BASF, Monsanto and Syngenta have applied for patents to control almost two-thirds of gene families resistant to environmental stresses that will increase with climate change, according to the Action Group on Erosion, Technology and Concentration (ETC) Group, a Canada-based civil society organisation.

About 530 patents have been applied for worldwide, with a few dozen granted and hundreds pending. They include traits such as drought, flooding, high salt level, high temperatures and ultraviolet radiation — all of which endanger food security.

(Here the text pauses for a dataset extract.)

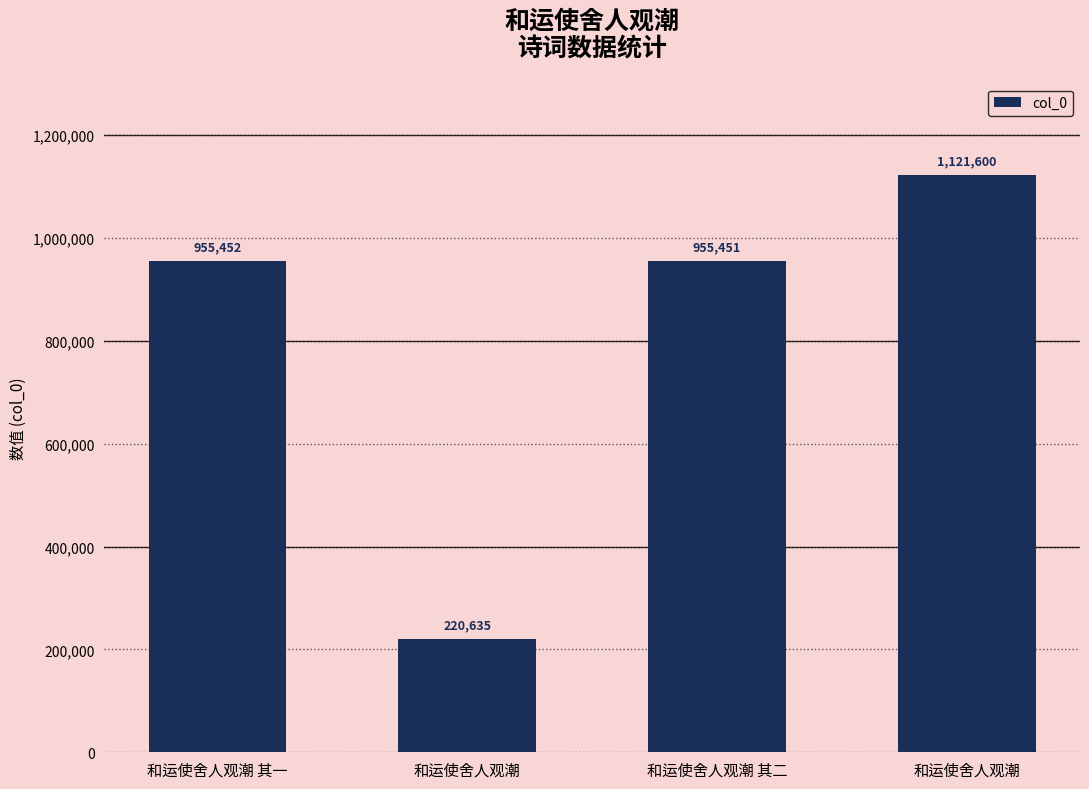

Reading left to right, what are all the values shown in this chart?

955452	220635	955451	1121600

The report says that this move could hinder farmers in the developing world. Patents demand that farmers purchase new seeds every year, rather than saving seeds for subsequent re-plantation.

Control of the seed industry by only a few multinationals may undermine publicly- funded creation of freely available crop varieties, the report says, as well as using the dominance of the crops to tap into previously resistant markets.

Spokespeople from the companies said that they should be acknowledged for developing climate-change resistant crop varieties — which would not have occurred without patent protections.

But others say that both sides have oversimplified the argument. Richard Jefferson, from Cambia, an organisation that helps companies work together on patents, says it’s not patents but the lack of competition that is the problem.

"We don’t have the economic ecology that lets other companies compete with [the large multinationals]… the big guys end up in a place like a cartel".